María’s gaze drops to the ground between them. She spots another crimson stem, is already reaching down to pull it out when the widow catches her hand.
Even though they were several strides apart.
Even though she never saw the widow move.
She is there now, a head taller than María, one gloved hand circling her wrist.
“Careful. In nature, beauty is a warning. The pretty ones are often poisonous.”
But María has already forgotten about the plant. Her world has narrowed to the widow.
The sun is gone now, lost behind low clouds, and up close, she smells like candied figs and winter spice.
Up close, her gray clothes are not so dull, but finely sewn, and trimmed in glinting silver thread.
Up close, her blue eyes are fever bright, and there are faint shadows in the hollows of her cheeks, and María wonders if she was wrong, and the widow has indeed been sick.
The woman’s mouth twitches, one corner tilting into a rueful smile. Her pink lips part, and the world goes small and tight as a held breath. María feels herself falling forward, even though she hasn’t moved an inch.
Then thunder snaps like a branch over their heads, and the widow’s hand withdraws.
“Run home,” she says as the first drops of rain break through the canopy.

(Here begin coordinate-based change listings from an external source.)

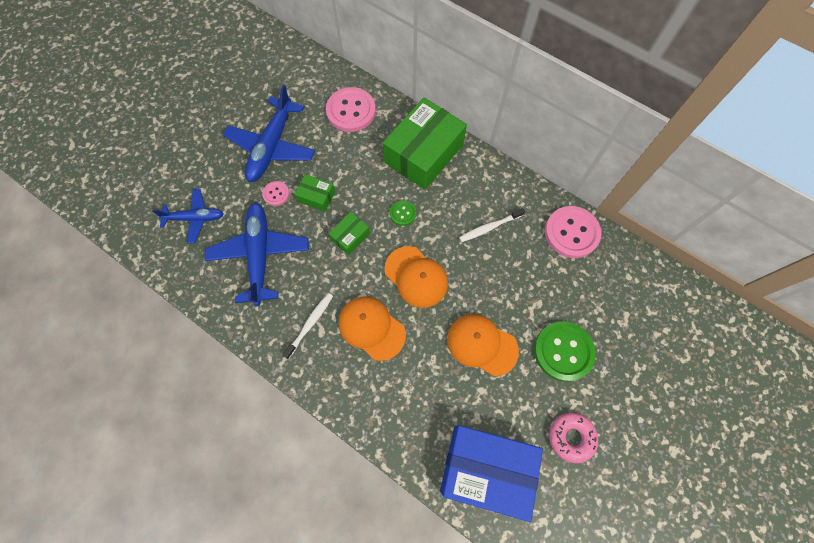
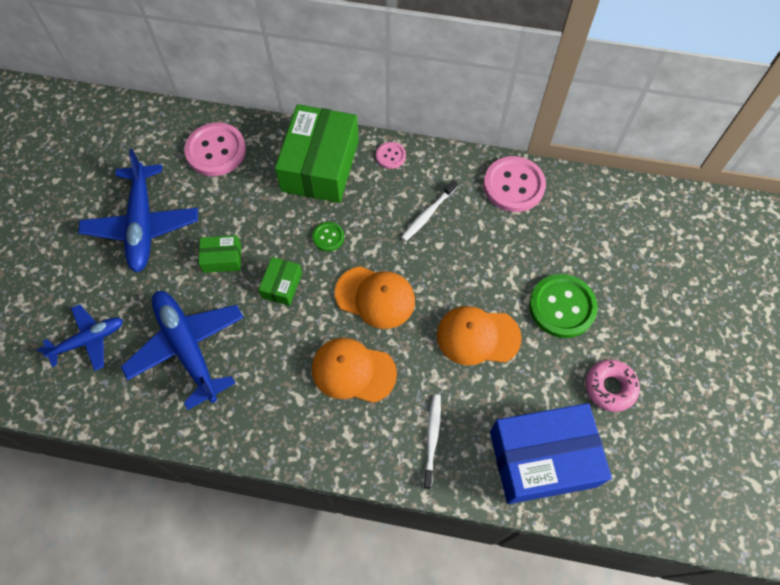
camera: 25 degrees left, 5 degrees down
(276, 194) = (173, 274): pink button -> pink button (390, 156)
(310, 324) = (283, 397): white toothbrush -> white toothbrush (432, 438)

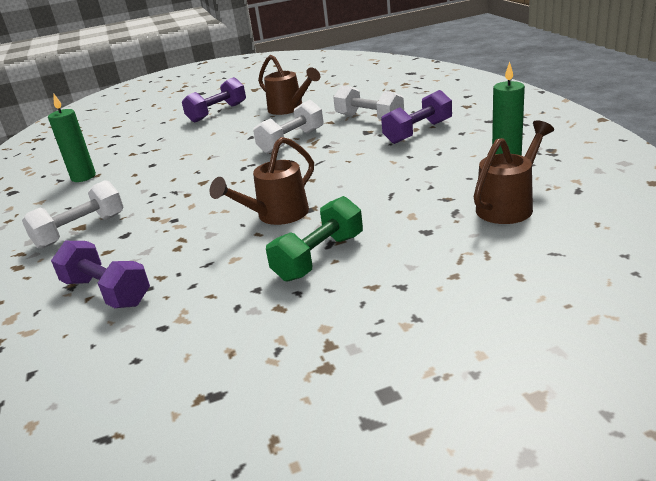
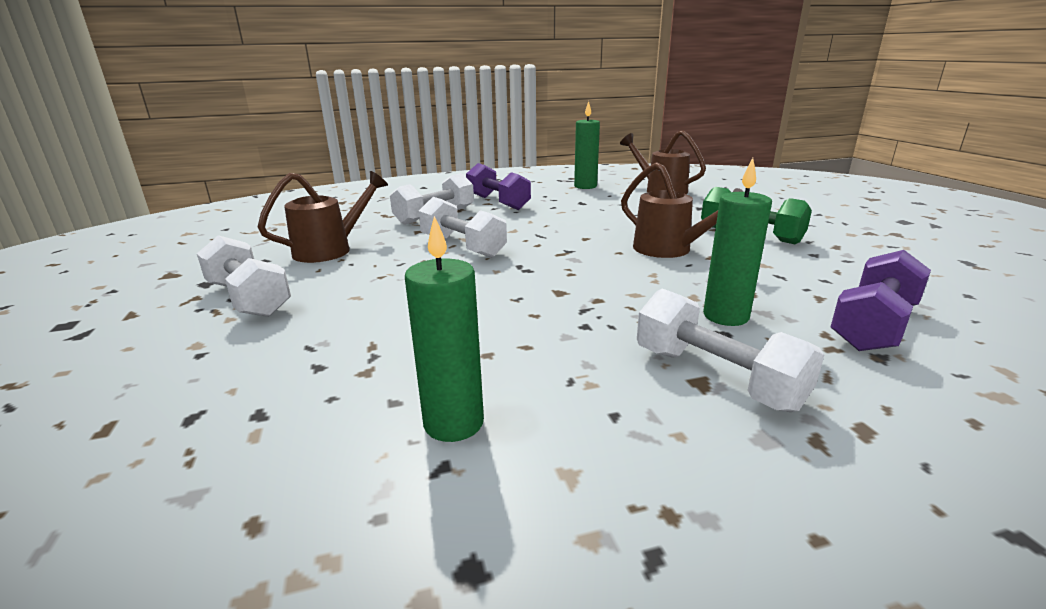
camera: 90 degrees left, 5 degrees down
(145, 236) = (725, 316): none -> green candle
(217, 113) = (249, 299): purple dumbbell -> white dumbbell

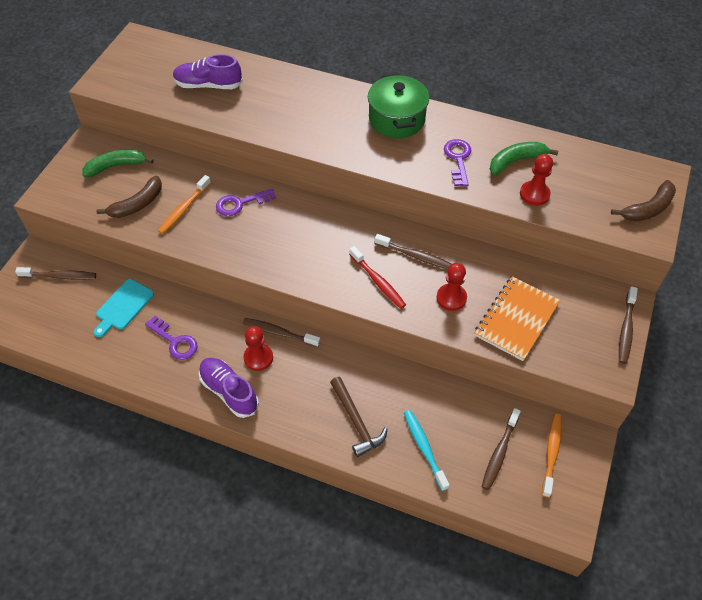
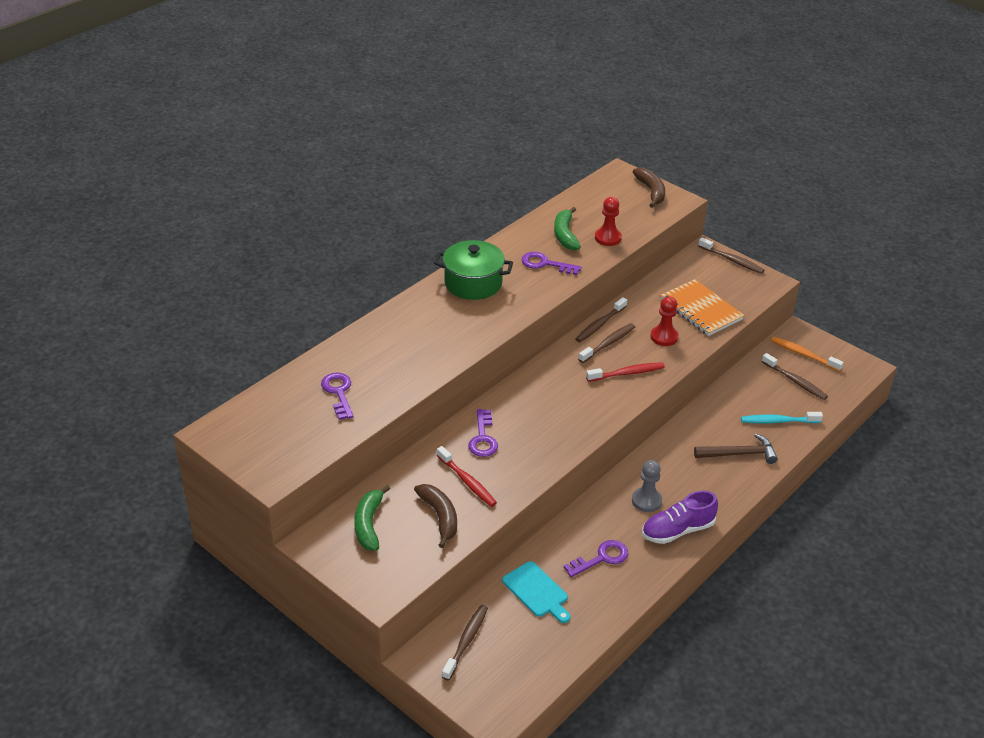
camera: 70 degrees left, 15 degrees down
(184, 209) = (467, 481): orange toothbrush -> red toothbrush
(208, 85) = (338, 393): purple shoe -> purple key
(258, 358) = (646, 501): red pawn -> grey pawn
(279, 333) = (623, 479): brown toothbrush -> brown toothbrush (600, 324)

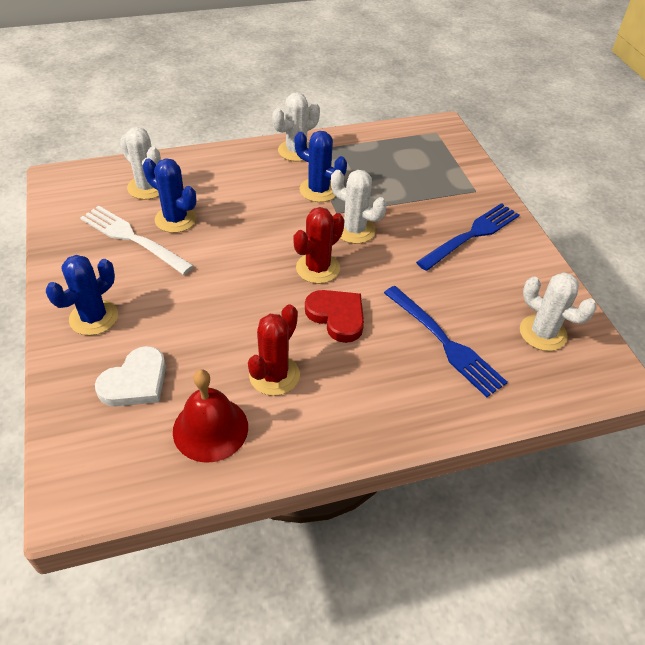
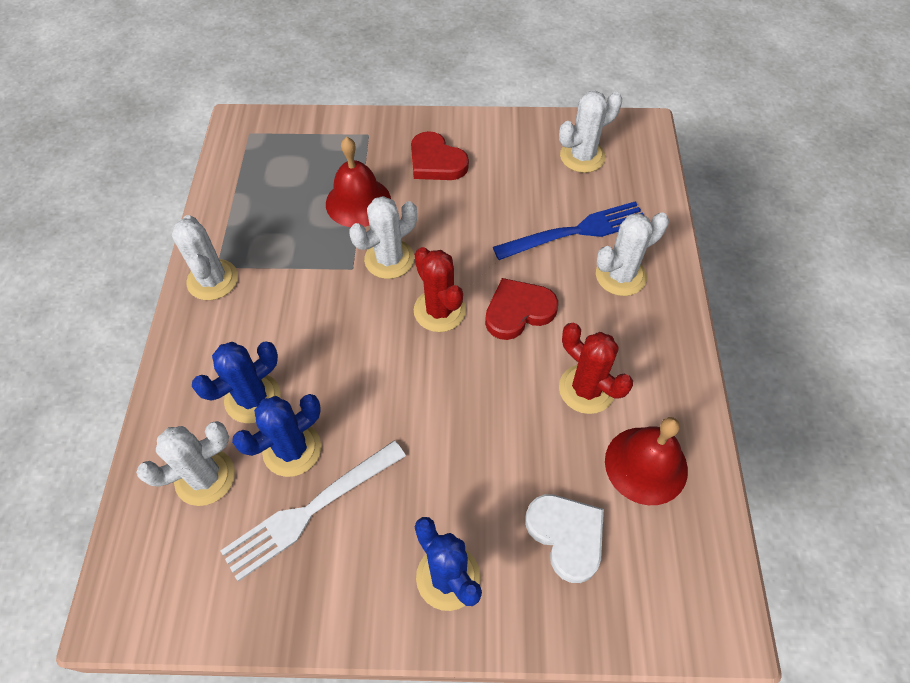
camera: 70 degrees left, 10 degrees up
(319, 190) = (303, 275): blue cactus -> blue cactus (253, 398)
(402, 201) = (358, 202): none -> red bell
(409, 384) = (620, 276): none -> white cactus
(471, 235) = (436, 161): blue fork -> red heart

And for once in her short, stubborn life, María obeys.
She turns, sprinting out of the copse of trees and down the road, as if she can outrun the rain.
She can’t, ends up soaked through by the time she drops the empty basket inside the door.
Her mother mutters about wet clothes and catching cold as she peels her out of her dress and puts her by the fire, afraid she will take ill.
She doesn’t, but that night, senor Baltierra dies in his sleep.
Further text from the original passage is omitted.